** Opening Data provided block **

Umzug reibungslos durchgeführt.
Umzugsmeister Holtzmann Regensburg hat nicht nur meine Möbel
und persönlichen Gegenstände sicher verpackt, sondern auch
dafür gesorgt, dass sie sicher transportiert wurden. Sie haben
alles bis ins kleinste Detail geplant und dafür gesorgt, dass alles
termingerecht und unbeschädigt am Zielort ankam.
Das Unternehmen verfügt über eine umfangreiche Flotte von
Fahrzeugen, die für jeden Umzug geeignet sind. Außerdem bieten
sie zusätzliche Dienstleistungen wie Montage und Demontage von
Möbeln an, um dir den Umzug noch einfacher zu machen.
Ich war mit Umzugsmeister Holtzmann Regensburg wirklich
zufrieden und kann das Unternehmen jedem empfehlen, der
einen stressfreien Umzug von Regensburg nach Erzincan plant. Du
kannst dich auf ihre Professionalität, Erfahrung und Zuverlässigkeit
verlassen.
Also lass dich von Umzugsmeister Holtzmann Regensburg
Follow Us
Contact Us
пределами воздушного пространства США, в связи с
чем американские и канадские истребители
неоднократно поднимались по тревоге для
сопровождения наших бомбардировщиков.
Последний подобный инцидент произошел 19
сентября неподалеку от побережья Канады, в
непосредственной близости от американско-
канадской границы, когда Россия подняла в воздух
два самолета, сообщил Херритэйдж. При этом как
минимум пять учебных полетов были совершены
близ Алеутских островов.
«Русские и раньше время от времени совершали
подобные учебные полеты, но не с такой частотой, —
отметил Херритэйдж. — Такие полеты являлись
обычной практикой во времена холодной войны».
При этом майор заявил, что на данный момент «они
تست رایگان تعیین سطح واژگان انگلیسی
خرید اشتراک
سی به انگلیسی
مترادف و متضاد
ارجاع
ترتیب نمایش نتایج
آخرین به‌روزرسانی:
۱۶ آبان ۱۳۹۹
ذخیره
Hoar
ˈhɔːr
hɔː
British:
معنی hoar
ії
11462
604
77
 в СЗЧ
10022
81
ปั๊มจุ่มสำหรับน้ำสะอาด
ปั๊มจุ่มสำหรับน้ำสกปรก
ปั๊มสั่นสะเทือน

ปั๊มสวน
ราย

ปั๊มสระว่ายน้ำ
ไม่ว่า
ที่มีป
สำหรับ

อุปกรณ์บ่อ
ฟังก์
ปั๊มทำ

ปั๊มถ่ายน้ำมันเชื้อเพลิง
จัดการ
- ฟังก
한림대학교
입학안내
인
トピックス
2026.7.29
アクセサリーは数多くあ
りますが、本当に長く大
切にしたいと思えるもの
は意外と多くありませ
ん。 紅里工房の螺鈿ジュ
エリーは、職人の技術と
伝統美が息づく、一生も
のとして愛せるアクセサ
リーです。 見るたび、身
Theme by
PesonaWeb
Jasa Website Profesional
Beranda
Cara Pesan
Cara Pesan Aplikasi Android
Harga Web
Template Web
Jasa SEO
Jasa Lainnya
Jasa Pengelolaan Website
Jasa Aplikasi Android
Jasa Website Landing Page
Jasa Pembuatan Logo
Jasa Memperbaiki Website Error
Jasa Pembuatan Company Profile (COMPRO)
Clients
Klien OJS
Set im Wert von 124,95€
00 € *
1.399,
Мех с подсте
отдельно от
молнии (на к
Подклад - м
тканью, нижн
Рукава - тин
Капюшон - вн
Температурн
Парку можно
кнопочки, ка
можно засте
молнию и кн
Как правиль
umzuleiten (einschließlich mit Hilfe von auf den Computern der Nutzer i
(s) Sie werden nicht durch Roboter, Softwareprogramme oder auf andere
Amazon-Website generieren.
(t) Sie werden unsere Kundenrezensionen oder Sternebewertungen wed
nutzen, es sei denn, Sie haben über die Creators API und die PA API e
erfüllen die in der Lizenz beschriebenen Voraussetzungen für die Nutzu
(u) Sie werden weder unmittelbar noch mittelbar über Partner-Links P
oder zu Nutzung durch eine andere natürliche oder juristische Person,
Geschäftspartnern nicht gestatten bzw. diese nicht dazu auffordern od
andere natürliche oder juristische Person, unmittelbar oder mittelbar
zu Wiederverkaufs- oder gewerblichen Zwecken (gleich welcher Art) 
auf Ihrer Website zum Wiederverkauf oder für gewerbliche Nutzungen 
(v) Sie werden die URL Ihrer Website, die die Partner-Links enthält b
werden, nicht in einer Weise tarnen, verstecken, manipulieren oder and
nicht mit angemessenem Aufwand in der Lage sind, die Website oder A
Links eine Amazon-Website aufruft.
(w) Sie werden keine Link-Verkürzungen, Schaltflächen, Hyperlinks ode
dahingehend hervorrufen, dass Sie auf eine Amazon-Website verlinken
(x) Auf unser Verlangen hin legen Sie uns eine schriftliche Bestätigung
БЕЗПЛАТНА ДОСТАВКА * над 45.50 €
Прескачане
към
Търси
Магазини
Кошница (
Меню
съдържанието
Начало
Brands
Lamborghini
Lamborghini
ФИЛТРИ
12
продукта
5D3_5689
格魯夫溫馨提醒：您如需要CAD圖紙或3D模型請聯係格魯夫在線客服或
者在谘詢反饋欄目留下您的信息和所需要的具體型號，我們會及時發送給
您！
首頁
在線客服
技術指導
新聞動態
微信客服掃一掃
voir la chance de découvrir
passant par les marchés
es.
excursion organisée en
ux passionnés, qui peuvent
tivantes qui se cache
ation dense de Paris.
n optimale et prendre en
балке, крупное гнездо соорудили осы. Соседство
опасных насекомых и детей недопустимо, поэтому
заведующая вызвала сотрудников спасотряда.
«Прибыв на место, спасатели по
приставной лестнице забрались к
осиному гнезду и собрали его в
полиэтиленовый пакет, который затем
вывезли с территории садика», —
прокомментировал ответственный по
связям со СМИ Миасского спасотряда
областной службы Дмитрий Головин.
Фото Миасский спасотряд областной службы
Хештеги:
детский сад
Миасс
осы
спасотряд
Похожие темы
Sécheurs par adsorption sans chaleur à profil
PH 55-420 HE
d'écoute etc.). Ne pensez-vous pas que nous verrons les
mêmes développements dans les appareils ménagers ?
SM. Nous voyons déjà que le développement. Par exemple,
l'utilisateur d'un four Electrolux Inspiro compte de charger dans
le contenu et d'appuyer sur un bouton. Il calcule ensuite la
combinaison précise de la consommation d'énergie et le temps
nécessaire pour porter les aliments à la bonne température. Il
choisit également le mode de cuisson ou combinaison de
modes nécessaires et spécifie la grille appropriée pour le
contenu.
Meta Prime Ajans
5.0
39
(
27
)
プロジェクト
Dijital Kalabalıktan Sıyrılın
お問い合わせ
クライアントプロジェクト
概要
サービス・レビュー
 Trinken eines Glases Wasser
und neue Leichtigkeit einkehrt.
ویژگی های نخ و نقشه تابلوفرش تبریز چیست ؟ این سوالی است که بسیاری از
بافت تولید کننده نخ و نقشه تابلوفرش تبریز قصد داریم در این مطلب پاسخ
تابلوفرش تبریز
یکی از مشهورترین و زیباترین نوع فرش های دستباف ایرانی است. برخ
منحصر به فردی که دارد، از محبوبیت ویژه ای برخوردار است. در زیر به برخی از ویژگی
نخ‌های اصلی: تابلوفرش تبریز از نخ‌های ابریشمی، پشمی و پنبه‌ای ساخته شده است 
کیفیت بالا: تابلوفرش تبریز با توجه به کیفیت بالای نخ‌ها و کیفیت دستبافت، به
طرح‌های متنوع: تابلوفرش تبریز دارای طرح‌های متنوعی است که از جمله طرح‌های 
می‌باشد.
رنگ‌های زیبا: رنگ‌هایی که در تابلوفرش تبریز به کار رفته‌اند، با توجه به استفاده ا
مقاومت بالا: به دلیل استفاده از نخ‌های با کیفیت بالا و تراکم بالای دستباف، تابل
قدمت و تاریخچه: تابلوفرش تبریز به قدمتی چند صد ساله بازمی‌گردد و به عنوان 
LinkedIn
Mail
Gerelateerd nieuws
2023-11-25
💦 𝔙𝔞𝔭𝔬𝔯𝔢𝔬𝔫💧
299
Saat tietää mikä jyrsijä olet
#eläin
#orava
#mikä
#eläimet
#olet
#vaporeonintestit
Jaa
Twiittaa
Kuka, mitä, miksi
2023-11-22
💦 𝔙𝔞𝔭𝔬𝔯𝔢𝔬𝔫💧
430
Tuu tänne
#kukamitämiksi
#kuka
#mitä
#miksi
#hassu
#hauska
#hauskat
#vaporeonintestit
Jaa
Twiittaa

** Closing Data provided block **

If a line contains the string "über", it counts toward the total; state that total for the records above and nothing more.

Your solution:
3